Iman (Missagh Zare) é um funcionário do departamento de justiça de Teerã que acaba de receber a notícia de uma promoção que pode proporcionar uma vida mais confortável à sua família. Ele parece entrar em um conflito ético quando seu chefe revela que entre suas novas tarefas está condenar à morte opositores do regime ignorando os autos do processo, mas isso logo vai ser deixado de lado perante sua lealdade ao Estado. Paralelamente, suas duas filhas pós-adolescentes fazem parte de uma geração que não está alheia aos conflitos trazidos pelos ventos de mudança. A esposa Najmeh (Soheila Golestani), que de início apoia o marido de forma inconteste, começa a abrir os olhos depois que a filha universitária dá refúgio em sua casa a uma amiga gravemente ferida em um protesto. O momento em que Najmeh retira os estilhaços de metal do olho machucado da jovem é uma incômoda cena de horror que transmite com perfeição uma ideia da violência policial.

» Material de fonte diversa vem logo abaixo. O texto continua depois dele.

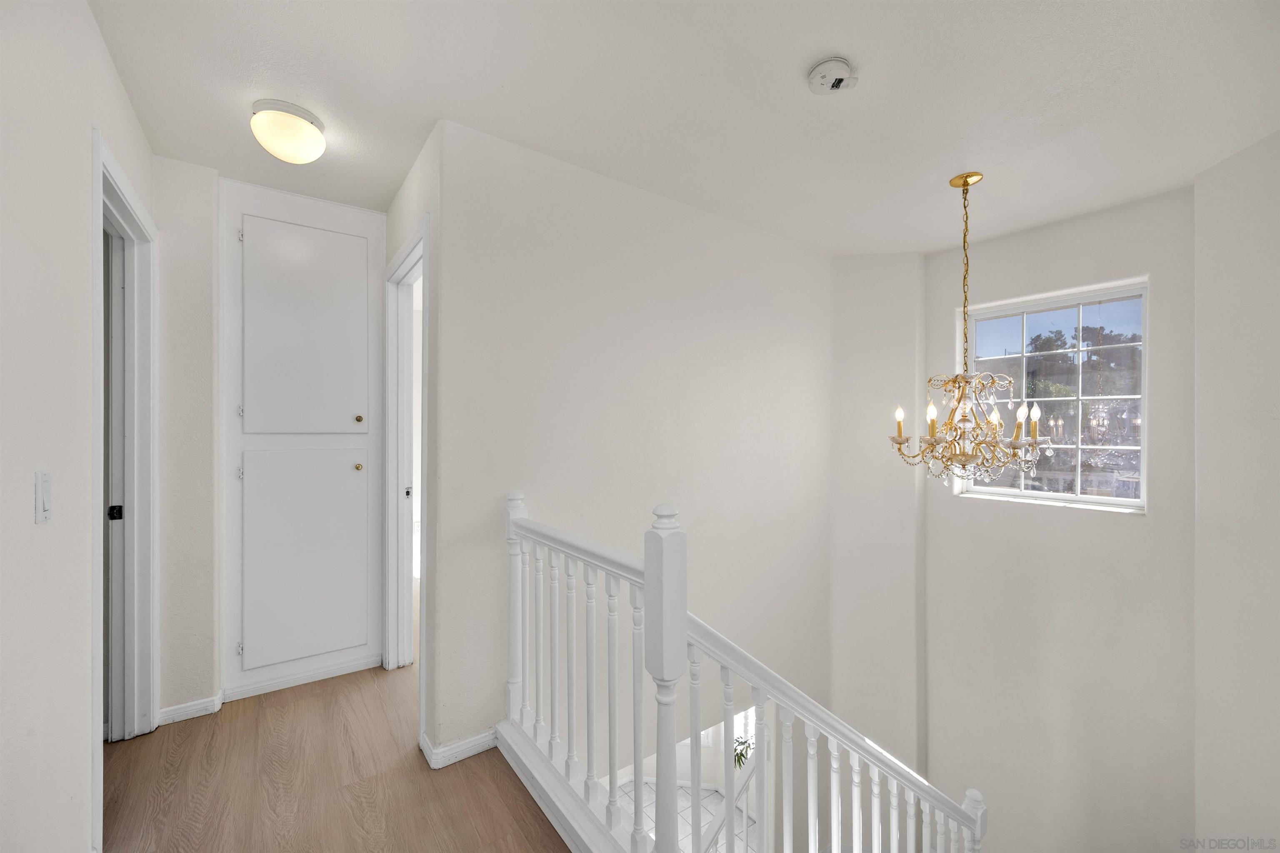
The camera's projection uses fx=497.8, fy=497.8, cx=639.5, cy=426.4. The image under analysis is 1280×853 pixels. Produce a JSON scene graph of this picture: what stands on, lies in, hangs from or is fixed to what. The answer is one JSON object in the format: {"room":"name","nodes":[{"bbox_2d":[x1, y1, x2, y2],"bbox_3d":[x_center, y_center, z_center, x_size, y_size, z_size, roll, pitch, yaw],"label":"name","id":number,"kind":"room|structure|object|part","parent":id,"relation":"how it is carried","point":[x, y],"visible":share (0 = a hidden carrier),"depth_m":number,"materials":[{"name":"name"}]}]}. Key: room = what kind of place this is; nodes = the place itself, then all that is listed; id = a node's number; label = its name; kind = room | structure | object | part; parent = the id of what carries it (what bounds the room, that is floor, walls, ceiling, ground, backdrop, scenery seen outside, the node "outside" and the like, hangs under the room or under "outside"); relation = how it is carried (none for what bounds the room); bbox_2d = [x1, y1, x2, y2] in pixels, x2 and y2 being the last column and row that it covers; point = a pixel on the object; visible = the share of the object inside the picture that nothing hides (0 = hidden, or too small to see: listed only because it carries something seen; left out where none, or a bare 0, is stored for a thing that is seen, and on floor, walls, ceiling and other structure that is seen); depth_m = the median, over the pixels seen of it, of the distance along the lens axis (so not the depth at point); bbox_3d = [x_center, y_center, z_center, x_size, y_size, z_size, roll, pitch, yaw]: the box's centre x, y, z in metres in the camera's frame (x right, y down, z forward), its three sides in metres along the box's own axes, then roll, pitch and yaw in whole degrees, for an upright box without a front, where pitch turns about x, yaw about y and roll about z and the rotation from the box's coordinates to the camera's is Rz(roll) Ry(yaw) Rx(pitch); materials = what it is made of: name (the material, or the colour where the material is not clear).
{"room":"hallway","nodes":[
{"label":"hallway","id":0,"kind":"room"},
{"bbox_2d":[0,0,157,852],"bbox_3d":[-1.111,0.078,0.711,0.120,2.520,3.986,0,0,-37],"label":"left wall","id":1,"kind":"structure","parent":0,"point":[31,496],"depth_m":1.14,"materials":[{"name":"white paint"}]},
{"bbox_2d":[35,470,52,523],"bbox_3d":[-1.312,0.154,1.099,0.013,0.112,0.068,0,0,-37],"label":"light switch","id":2,"kind":"object","parent":1,"relation":"attached to","point":[43,506],"visible":0.97,"depth_m":1.09,"materials":[{"name":"white plastic"}]},
{"bbox_2d":[90,129,159,843],"bbox_3d":[-1.832,0.225,1.713,0.157,2.124,0.944,0,0,-37],"label":"door frame","id":3,"kind":"structure","parent":1,"relation":"in","point":[96,182],"depth_m":1.99,"materials":[{"name":"white paint"}]},
{"bbox_2d":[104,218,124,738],"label":"door","id":4,"kind":"structure","parent":3,"relation":"in","point":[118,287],"depth_m":2.01,"materials":[{"name":"white paint"}]},
{"bbox_3d":[-2.125,0.351,2.023,0.039,0.056,0.033,0,0,-37],"label":"latch plate","id":5,"kind":"part","parent":3,"relation":"part of","materials":[{"name":"black metal"}]},
{"bbox_2d":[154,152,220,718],"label":"wall","id":6,"kind":"structure","parent":0,"point":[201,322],"depth_m":2.17,"materials":[{"name":"white paint"}]},
{"bbox_2d":[156,692,224,724],"bbox_3d":[-1.988,1.243,2.184,0.223,0.073,0.019,0,0,-37],"label":"baseboard","id":7,"kind":"structure","parent":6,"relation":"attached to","point":[193,707],"depth_m":2.18,"materials":[{"name":"white paint"}]},
{"bbox_2d":[99,660,569,852],"bbox_3d":[-0.387,1.436,1.259,3.676,0.305,5.544,0,0,-37],"label":"wood floor","id":8,"kind":"structure","parent":0,"point":[304,702],"depth_m":1.76,"materials":[{"name":"brown wood"}]},
{"bbox_2d":[218,177,384,701],"bbox_3d":[-1.643,0.070,2.475,0.669,2.399,0.089,0,0,-37],"label":"built-in cabinet","id":9,"kind":"object","parent":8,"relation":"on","point":[349,458],"visible":0.98,"depth_m":2.44,"materials":[{"name":"white paint"}]},
{"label":"hinge","id":10,"kind":"part","parent":9,"relation":"part of","materials":[{"name":"white metal"}]},
{"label":"hinge","id":11,"kind":"part","parent":9,"relation":"part of","materials":[{"name":"white metal"}]},
{"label":"hinge","id":12,"kind":"part","parent":9,"relation":"part of","materials":[{"name":"white metal"}]},
{"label":"hinge","id":13,"kind":"part","parent":9,"relation":"part of","materials":[{"name":"white metal"}]},
{"bbox_2d":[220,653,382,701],"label":"baseboard","id":14,"kind":"structure","parent":9,"relation":"attached to","point":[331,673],"depth_m":2.46,"materials":[{"name":"white paint"}]},
{"bbox_3d":[-1.615,-0.436,2.451,0.484,1.008,0.058,0,0,-37],"label":"cabinet door","id":15,"kind":"part","parent":9,"relation":"part of","materials":[{"name":"white paint"}]},
{"bbox_3d":[-1.598,0.633,2.423,0.512,0.967,0.057,0,0,-37],"label":"cabinet door","id":16,"kind":"part","parent":9,"relation":"part of","materials":[{"name":"white paint"}]},
{"bbox_3d":[-1.424,0.204,2.528,0.032,0.033,0.032,0,0,-37],"label":"brass knob","id":17,"kind":"part","parent":9,"relation":"part of","materials":[{"name":"gold metal"}]},
{"bbox_3d":[-1.445,-0.039,2.569,0.031,0.037,0.031,0,0,-37],"label":"brass knob","id":18,"kind":"part","parent":9,"relation":"part of","materials":[{"name":"gold metal"}]},
{"bbox_2d":[503,492,984,852],"bbox_3d":[0.474,1.395,1.339,0.804,2.488,2.283,0,0,-37],"label":"stair railing","id":19,"kind":"object","parent":8,"relation":"on","point":[855,827],"visible":0.93,"depth_m":1.48,"materials":[{"name":"white wood"}]},
{"bbox_2d":[383,123,440,765],"bbox_3d":[-1.111,0.052,2.416,0.126,2.473,1.210,0,0,-37],"label":"hallway side wall","id":20,"kind":"structure","parent":0,"point":[406,227],"depth_m":1.96,"materials":[{"name":"paint"}]},
{"bbox_2d":[383,211,428,680],"bbox_3d":[-1.038,0.240,2.326,0.151,2.119,0.897,0,0,-37],"label":"door frame","id":21,"kind":"structure","parent":20,"relation":"in","point":[401,262],"depth_m":2.59,"materials":[{"name":"white paint"}]},
{"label":"latch plate","id":22,"kind":"part","parent":21,"relation":"part of","materials":[{"name":"metal"}]},
{"bbox_2d":[428,117,834,795],"bbox_3d":[0.297,1.028,2.739,2.689,4.372,0.125,0,0,-37],"label":"stairwell wall","id":23,"kind":"structure","parent":0,"point":[730,225],"depth_m":2.38,"materials":[{"name":"white paint"}]},
{"bbox_2d":[419,727,498,769],"bbox_3d":[-0.654,1.245,2.022,0.413,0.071,0.187,0,0,-37],"label":"baseboard","id":24,"kind":"structure","parent":23,"relation":"attached to","point":[469,752],"depth_m":1.91,"materials":[{"name":"white paint"}]},
{"bbox_2d":[88,0,1279,255],"bbox_3d":[0.235,-1.205,1.762,4.385,0.123,4.324,0,0,-37],"label":"ceiling","id":25,"kind":"structure","parent":0,"point":[790,58],"depth_m":1.72,"materials":[{"name":"white paint"}]},
{"bbox_2d":[249,98,327,163],"bbox_3d":[-1.333,-1.091,1.889,0.244,0.160,0.244,0,0,-37],"label":"ceiling light","id":26,"kind":"object","parent":25,"relation":"attached to","point":[316,135],"visible":0.99,"depth_m":1.82,"materials":[{"name":"white glass"}]},
{"bbox_2d":[808,57,858,94],"bbox_3d":[0.618,-1.120,1.609,0.147,0.050,0.148,0,0,-37],"label":"smoke detector","id":27,"kind":"object","parent":25,"relation":"attached to","point":[832,63],"visible":0.99,"depth_m":1.58,"materials":[{"name":"white plastic"}]},
{"bbox_2d":[887,170,1052,484],"bbox_3d":[1.503,-0.437,2.306,0.631,1.441,0.635,0,0,-37],"label":"chandelier","id":28,"kind":"object","parent":25,"relation":"hanging from","point":[900,448],"visible":1,"depth_m":2.24,"materials":[{"name":"metal"}]},
{"bbox_3d":[1.190,-0.027,2.284,0.052,0.152,0.048,0,0,-37],"label":"candle bulb","id":29,"kind":"part","parent":28,"relation":"part of","materials":[{"name":"white"}]},
{"bbox_3d":[1.308,-0.050,2.237,0.048,0.128,0.045,0,0,-37],"label":"candle bulb","id":30,"kind":"part","parent":28,"relation":"part of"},
{"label":"candle bulb","id":31,"kind":"part","parent":28,"relation":"part of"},
{"bbox_2d":[613,775,758,852],"bbox_3d":[0.451,3.700,3.666,3.494,0.200,3.700,0,0,-37],"label":"lower floor","id":32,"kind":"structure","parent":0,"point":[702,822],"depth_m":4.68,"materials":[{"name":"white tile"}]},
{"bbox_2d":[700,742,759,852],"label":"lower stair railing","id":33,"kind":"object","parent":32,"relation":"on","point":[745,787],"visible":0.45,"depth_m":3.06,"materials":[{"name":"white wood"}]},
{"bbox_2d":[732,734,752,770],"bbox_3d":[1.079,3.429,5.282,0.364,0.423,0.382,0,0,-37],"label":"plant","id":34,"kind":"object","parent":32,"relation":"on","point":[737,755],"visible":0.35,"depth_m":5.26,"materials":[{"name":"green plant"}]},
{"bbox_2d":[829,250,925,789],"bbox_3d":[1.607,1.442,3.443,0.630,5.322,0.192,0,0,11],"label":"corner wall","id":35,"kind":"structure","parent":0,"point":[863,264],"depth_m":3.35,"materials":[{"name":"white paint"}]},
{"bbox_2d":[924,186,1195,852],"bbox_3d":[2.398,1.143,2.959,0.176,4.669,1.435,0,0,-37],"label":"window wall","id":36,"kind":"structure","parent":0,"point":[1116,521],"depth_m":2.79,"materials":[{"name":"white paint"}]},
{"bbox_2d":[958,278,1149,513],"bbox_3d":[2.491,-0.154,3.029,0.091,1.270,0.896,0,0,-37],"label":"window","id":37,"kind":"structure","parent":36,"relation":"in","point":[1133,503],"depth_m":2.95,"materials":[{"name":"glass"}]},
{"bbox_2d":[1192,127,1279,852],"bbox_3d":[2.445,0.963,1.698,0.150,4.318,1.542,0,0,13],"label":"right wall","id":38,"kind":"structure","parent":0,"point":[1273,419],"depth_m":2.08,"materials":[{"name":"white paint"}]},
{"label":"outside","id":39,"kind":"structure","parent":0,"visible":0},
{"label":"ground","id":40,"kind":"structure","parent":39,"visible":0},
{"bbox_2d":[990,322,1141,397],"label":"tree","id":41,"kind":"object","parent":40,"relation":"on","point":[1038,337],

Por motivos de segurança, Iman recebe uma arma do governo para sua proteção pessoal, e em um dado momento o revólver desaparece dentro de casa. Aqui temos um elemento que o cinema iraniano contemporâneo trabalha tão bem: um episódio envolvendo um mistério desencadeia uma série de conflitos que irão descortinar uma rede de mentiras, paranoia, hipocrisia, preconceito e tudo o mais que couber para descrever o efeito psicológico de se viver numa sociedade como essa.
Desconfiado da mulher e sobretudo das filhas, Iman recorre a uma série de subterfúgios para tentar arrancar delas uma confissão, incluindo o auxílio de um “especialista” em interrogatórios. Paralelamente, ele passa a ser alvo de protestos de opositores do regime, depois que seus dados pessoais vazam, e resolve levar a família para a casa nas montanhas onde cresceu. Um breve momento de paz familiar sugere uma reconexão, mas enquanto o mistério da arma não for resolvido não haverá paz – nem para Iman e nem para um país onde as mulheres estão condenadas a servir ao patriarcado.